As we watched, Irom walked — not home as her mother has resolved to not see Sharmila’s face until her demand was met — but straight to the pandal a few yards away to join the women who had been on the incessant fast. 

Desperately wanting to capture on camera the extraordinary grit of this Manipuri and her fellow women, I had earlier in the day made calls to people back at my TV channel in New Delhi asking to cover Irom’s release for the night news bulletin.

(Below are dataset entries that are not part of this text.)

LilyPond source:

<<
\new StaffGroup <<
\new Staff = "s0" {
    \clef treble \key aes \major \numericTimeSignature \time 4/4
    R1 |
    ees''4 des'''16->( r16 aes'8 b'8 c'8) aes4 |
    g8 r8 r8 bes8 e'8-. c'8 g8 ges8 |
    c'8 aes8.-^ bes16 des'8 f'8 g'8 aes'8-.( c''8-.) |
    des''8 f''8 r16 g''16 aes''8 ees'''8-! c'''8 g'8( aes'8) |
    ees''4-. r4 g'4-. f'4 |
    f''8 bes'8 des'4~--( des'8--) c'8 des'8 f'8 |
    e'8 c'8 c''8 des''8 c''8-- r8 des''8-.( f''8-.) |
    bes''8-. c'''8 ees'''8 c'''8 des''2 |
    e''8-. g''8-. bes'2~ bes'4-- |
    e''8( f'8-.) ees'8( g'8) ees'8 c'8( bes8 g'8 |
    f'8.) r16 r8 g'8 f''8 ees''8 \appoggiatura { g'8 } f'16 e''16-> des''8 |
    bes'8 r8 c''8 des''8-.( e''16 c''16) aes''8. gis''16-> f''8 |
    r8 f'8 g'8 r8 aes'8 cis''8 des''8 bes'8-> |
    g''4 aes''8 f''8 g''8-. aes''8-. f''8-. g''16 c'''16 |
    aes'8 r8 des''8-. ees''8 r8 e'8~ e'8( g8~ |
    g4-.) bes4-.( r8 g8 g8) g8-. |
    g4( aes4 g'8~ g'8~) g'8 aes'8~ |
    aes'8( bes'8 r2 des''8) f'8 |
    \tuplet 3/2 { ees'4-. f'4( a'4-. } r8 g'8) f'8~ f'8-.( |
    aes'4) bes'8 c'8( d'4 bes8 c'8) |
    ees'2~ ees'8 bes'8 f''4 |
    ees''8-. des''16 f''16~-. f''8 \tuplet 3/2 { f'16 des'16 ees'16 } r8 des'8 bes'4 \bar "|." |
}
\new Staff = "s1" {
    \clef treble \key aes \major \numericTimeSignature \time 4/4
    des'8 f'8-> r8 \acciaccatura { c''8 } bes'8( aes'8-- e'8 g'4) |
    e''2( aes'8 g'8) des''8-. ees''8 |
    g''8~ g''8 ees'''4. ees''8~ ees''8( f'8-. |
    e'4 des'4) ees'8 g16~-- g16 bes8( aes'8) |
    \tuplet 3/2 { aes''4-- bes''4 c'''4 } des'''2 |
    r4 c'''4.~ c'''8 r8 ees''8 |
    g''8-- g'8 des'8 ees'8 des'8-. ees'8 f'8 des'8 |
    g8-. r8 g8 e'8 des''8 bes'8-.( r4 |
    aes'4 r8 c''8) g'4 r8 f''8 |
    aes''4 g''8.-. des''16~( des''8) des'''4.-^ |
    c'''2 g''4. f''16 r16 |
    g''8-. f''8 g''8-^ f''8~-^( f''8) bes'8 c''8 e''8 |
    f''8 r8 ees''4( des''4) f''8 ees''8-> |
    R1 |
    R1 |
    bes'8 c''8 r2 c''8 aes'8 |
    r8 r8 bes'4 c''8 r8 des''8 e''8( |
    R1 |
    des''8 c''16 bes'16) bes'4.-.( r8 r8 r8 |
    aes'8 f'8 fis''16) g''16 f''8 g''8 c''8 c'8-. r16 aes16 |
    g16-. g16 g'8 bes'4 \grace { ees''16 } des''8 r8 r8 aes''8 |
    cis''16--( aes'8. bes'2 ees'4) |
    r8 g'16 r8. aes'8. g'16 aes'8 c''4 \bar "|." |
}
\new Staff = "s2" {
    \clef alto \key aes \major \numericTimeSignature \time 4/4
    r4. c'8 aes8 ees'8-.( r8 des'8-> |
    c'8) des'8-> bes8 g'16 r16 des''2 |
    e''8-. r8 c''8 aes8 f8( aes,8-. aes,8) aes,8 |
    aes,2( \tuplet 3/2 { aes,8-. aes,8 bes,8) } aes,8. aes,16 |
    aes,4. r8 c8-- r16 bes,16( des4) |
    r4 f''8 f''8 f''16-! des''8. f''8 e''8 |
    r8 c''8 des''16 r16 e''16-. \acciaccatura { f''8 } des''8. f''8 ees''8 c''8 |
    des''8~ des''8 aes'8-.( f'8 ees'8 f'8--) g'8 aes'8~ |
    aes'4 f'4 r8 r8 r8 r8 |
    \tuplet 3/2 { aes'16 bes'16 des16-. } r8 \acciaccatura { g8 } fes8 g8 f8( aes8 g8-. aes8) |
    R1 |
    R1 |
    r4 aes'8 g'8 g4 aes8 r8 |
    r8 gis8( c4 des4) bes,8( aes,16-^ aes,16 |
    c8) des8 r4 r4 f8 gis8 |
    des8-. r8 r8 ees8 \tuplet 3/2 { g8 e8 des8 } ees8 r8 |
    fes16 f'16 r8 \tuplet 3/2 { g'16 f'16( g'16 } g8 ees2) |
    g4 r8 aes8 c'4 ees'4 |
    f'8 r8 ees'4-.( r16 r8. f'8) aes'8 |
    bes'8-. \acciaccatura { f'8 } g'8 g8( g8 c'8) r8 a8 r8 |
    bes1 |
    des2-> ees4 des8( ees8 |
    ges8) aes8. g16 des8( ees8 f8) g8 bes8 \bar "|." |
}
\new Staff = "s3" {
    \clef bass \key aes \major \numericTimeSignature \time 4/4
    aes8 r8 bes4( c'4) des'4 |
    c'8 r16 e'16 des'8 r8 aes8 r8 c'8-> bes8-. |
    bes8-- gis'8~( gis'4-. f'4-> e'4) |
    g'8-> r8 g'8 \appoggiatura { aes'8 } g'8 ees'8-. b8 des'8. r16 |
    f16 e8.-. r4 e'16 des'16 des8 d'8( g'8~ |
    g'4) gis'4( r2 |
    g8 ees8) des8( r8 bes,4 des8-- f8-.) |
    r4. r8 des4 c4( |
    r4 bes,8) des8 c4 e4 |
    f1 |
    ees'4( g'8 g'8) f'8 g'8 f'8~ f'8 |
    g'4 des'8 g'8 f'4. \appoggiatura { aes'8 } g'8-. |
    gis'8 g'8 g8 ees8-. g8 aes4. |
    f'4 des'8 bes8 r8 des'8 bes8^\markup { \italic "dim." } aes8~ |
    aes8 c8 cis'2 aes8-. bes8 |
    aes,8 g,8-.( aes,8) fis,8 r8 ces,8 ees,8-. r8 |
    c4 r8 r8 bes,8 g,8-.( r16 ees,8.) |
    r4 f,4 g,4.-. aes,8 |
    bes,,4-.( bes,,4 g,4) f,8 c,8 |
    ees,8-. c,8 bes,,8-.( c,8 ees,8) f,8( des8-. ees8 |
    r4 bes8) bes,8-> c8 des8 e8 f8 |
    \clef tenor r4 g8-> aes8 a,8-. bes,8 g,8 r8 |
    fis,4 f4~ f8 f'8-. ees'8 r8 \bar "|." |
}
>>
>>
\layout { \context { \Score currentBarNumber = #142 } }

The team needed some convincing, not able to see “what’s in the story”. Thankfully, the reporter’s decision prevailed, and I was happy to get an ‘exclusive’ with the iconic activist later that evening.

After Irom spoke on the (hastily-hired) camera (with a hired freelance cameraman) movingly of the struggle for justice for her people, my own struggle started. To uplink the newsfeed to the production control room of my TV channel. Footage that takes under-5 minutes usually through satellite-link, had no way of being transmitted from where my special interviewee and I were in Imphal.      

How would the newsclip go? There wasn’t a single outdoor broadcast (OB) van of any channel national or local, anywhere in that capital city. Sending the tape by flight would have meant only the next afternoon on the single airlines that operated between Imphal & Delhi (via Kolkata, I can’t recall now). The highway blockade ruled out even the long road option to Guwahati where OB vans would have sent it off to Delhi in a jiffy. 

With the curfew in place, one had to get back to the room, a place which had no infrastructure to help a desperate journalist. One had to wait for morning to dawn, so the cameraperson and I resumed our search and finally managed to find a browsing centre near the Imphal market that had FTP (File Transfer Protocol) to send, amidst system shutdown twice due to power cut, the crucial feed on slow-motion to the Delhi studio ...       

Can I be that ‘expert’ on the ‘Why does the media not cover the Northeast enough’ TV debate tonight?